Even more important than his physical recovery was the return of Handel’s mental faculties. As we shall see, his creative power welled up with undiminished force. The equation between the inward state of an artist of Handel’s magnitude and its outward expression is, of course, difficult to establish. There were not a few who believed that the composer of Arminio, Giustino, and Berenice, all failures, had shot his bolt; they noticed that the “Paraletick Stroke” had induced depression, apathy, and “the most violent deviations from reason.” These facts were known not only in England but in most centres of music on the Continent. The Crown Prince of Prussia, the future Frederick the Great, who was a cousin of Anne, Princess of Orange and Handel’s pupil and ardent friend, did not share the former English princess’s enthusiasm for Handel. Writing to her husband in October 1737, he expressed his conviction that “Handel’s great days are over, his inspiration is exhausted, and his taste behind the fashion.”

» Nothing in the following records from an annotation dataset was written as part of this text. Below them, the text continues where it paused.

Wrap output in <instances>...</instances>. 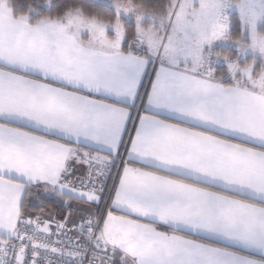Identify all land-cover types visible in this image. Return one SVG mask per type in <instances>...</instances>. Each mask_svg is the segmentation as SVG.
<instances>
[{
    "label": "snow or ice",
    "instance_id": "6c2138e0",
    "mask_svg": "<svg viewBox=\"0 0 264 264\" xmlns=\"http://www.w3.org/2000/svg\"><path fill=\"white\" fill-rule=\"evenodd\" d=\"M0 264H264V0H0Z\"/></svg>",
    "mask_w": 264,
    "mask_h": 264
}]
</instances>
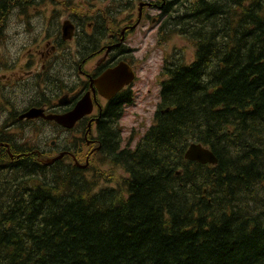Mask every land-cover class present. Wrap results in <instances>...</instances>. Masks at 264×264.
Here are the masks:
<instances>
[{"label":"trees","instance_id":"1","mask_svg":"<svg viewBox=\"0 0 264 264\" xmlns=\"http://www.w3.org/2000/svg\"><path fill=\"white\" fill-rule=\"evenodd\" d=\"M164 1L158 43L177 35L195 51L166 57L153 124L125 148L111 127L110 170L8 161L0 264H264V0ZM12 2L0 0V30ZM193 142L217 164L186 159Z\"/></svg>","mask_w":264,"mask_h":264},{"label":"flooded vegetation","instance_id":"2","mask_svg":"<svg viewBox=\"0 0 264 264\" xmlns=\"http://www.w3.org/2000/svg\"><path fill=\"white\" fill-rule=\"evenodd\" d=\"M142 3L150 4L140 16ZM164 4L13 0L0 30V173L21 157L87 171L95 160L99 165L112 126L121 130L125 148V95L134 96L137 81L125 84V63L136 72L129 43L137 31L155 32L157 40L165 29ZM118 67L120 81H101ZM79 106L85 111L80 117L74 112ZM31 110L43 114L29 117Z\"/></svg>","mask_w":264,"mask_h":264},{"label":"rangeland","instance_id":"3","mask_svg":"<svg viewBox=\"0 0 264 264\" xmlns=\"http://www.w3.org/2000/svg\"><path fill=\"white\" fill-rule=\"evenodd\" d=\"M155 35V32L146 34L144 31H137L129 43L130 60L136 64L138 78L134 86V104L125 107V122H121L120 126H125V144L133 136V146L153 124L155 111L160 101L165 57L179 53L184 56L185 61H191L195 51L194 46L180 36L175 35L168 42L158 44ZM97 166L100 168V165ZM110 167L109 165L102 168L110 170L112 169ZM113 169L117 176L127 175L119 167L113 166ZM109 184L114 183H103V185Z\"/></svg>","mask_w":264,"mask_h":264},{"label":"water","instance_id":"4","mask_svg":"<svg viewBox=\"0 0 264 264\" xmlns=\"http://www.w3.org/2000/svg\"><path fill=\"white\" fill-rule=\"evenodd\" d=\"M150 3H142L140 5V16H141V11H142V7L144 5H149ZM121 73V67H118L112 71H109L107 73V76H103L101 81L107 84L110 83H116L118 81H120L122 76H117ZM136 75H135V71L133 70V68L125 63V84H129L131 83L134 79H135ZM83 106H79L74 112L80 117L81 115H83L85 113V111L83 110ZM37 111V112H36ZM43 114L42 111H38V110H31L27 116L29 117H34V116H38ZM51 118L54 116H50ZM185 158L188 160H193V161H197L203 164L206 163H210V164H217L218 162V158L215 155V153L208 147L202 145L201 143H196L193 142L190 144V146L188 147L186 153H185Z\"/></svg>","mask_w":264,"mask_h":264},{"label":"bare ground","instance_id":"5","mask_svg":"<svg viewBox=\"0 0 264 264\" xmlns=\"http://www.w3.org/2000/svg\"><path fill=\"white\" fill-rule=\"evenodd\" d=\"M187 1V0H186ZM167 7V6H166ZM164 8V7H163ZM173 8V7H172ZM177 8V7H176ZM172 10V9H171ZM173 11V10H172Z\"/></svg>","mask_w":264,"mask_h":264}]
</instances>
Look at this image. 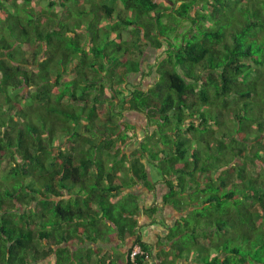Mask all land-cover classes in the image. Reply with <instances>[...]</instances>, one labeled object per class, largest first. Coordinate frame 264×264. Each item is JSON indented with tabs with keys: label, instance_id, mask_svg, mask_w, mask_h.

Returned to London in November 1737, Handel found a city empty of opera—and of competition;
the Opera of the Nobility was bankrupt, Porpora and the great singers had gone back to Italy. Recent estimates show that Handel was not plunged into bankruptcy as has been supposed, but the situation was bad enough. He was in debt, with virtually nothing but his royal annuities to keep him afloat. That his finances were in a bad state is proved by the absence of dealings with the Bank of England during 1737-38. But Heidegger was still in business, once more a lessee of the Haymarket Theatre, where he opened the season with a pasticcio, Arsace, just about when Handel returned from Aachen. The two old campaigners came to an understanding, and soon we see Handel hard at work composing an opera, Faramondo. That Heidegger was still willing to experiment with Handelian opera is truly remarkable in view of his past experiences. Faramondo was hardly begun when on November 20 Queen Caroline died and all places of entertainment were closed for a period of mourning. Handel dropped the opera, and by December 12 finished the great Funeral Anthem for the Queen’s obsequies, which took place in Westminster Abbey on the seventeenth. All newspapers praised the “fine Anthem of Mr. Handel’s,” and the performance, which is reported to have employed some 150 to 180 singers and instrumentalists, must have been impressive. In the words of the Bishop of Colchester, it was “reckoned to be as good a piece as he ever made,” a feeling shared by many a modern critic. If there were any misgivings about the aftermath of Handel’s illness, the Funeral Anthem (see p. 226 f.) should have dispelled them, for it showed Handel’s creative faculties not only unimpaired but rising to the summit. Nor was the tempo of his productivity slowed: Faramondo was finished on December 24, and two days later Handel began work on Serse.